Canadian Journal of Physics
- Discipline: Physics
- Language: English
- Edited by: Robert Mann, Marco Merkli

Publication details
- Former name: Canadian Journal of Research. Section A: Physical Sciences
- History: 1929–present
- Publisher: NRC Research Press (Canada)
- Frequency: Monthly
- Open access: Hybrid
- Impact factor: 1.2 (2022)

Standard abbreviations
- ISO 4: Can. J. Phys.

Indexing
- CODEN: CJPHAD
- ISSN: 1208-6045 (print) 0008-4204 (web)
- LCCN: 53035015
- OCLC no.: 39083389

Links
- Journal homepage; Online access; Online archive;

= Canadian Journal of Physics =

The Canadian Journal of Physics is a monthly peer-reviewed scientific journal covering research in physics. It was established in 1929 as the Canadian Journal of Research, Section A: Physical Sciences, obtaining its current title in 1951. The journal is published monthly by the NRC Research Press and edited by Robert Mann (University of Waterloo) and Marco Merkli (Memorial University of Newfoundland).

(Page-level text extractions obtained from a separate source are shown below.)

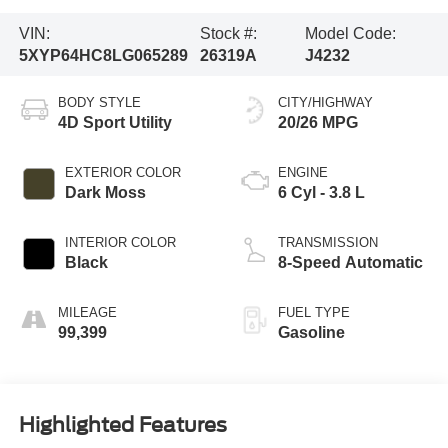
VIN:
Stock #:
Model Code:
5XYP64HC8LG065289
26319A
J4232
BODY STYLE
CITY/HIGHWAY
4D Sport Utility
20/26 MPG
EXTERIOR COLOR
ENGINE
Dark Moss
6 Cyl - 3.8 L
INTERIOR COLOR
TRANSMISSION
Black
8-Speed Automatic
MILEAGE
FUEL TYPE
99,399
Gasoline
Highlighted Features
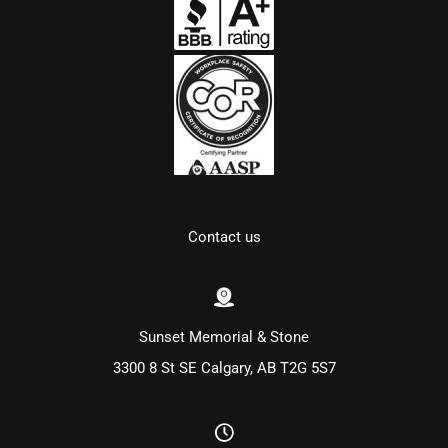
Contact us
Sunset Memorial & Stone
3300 8 St SE Calgary, AB T2G 5S7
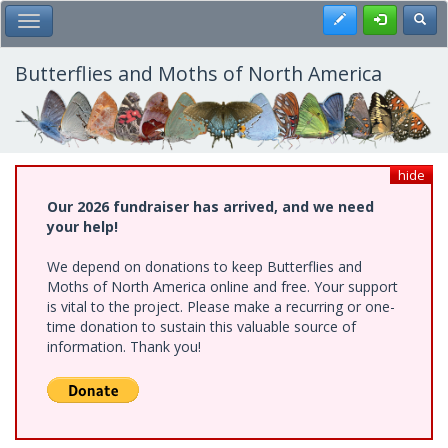
Skip
Register
Toggl
Toggle Main Menu
to
main
content
Butterflies and Moths of North America
hide
Our 2026 fundraiser has arrived, and we need
your help!
We depend on donations to keep Butterflies and
Moths of North America online and free. Your support
is vital to the project. Please make a recurring or one-
time donation to sustain this valuable source of
information. Thank you!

The journal is affiliated with the Canadian Association of Physicists.

==Abstracting and indexing==
The journal is abstracted and indexed in:

- Applied Science & Technology Abstracts
- Chemical Abstracts Service
- Current Contents
- Ei Compendex
- INIS Atomindex
- Inspec
- International Aerospace Abstracts
- Meteorological & Geoastrophysical Abstracts
- PASCAL
- Referativny Zhurnal
- Science Citation Index Expanded
- ZbMATH Open

According to the Journal Citation Reports, the journal has a 2022 impact factor of 1.2.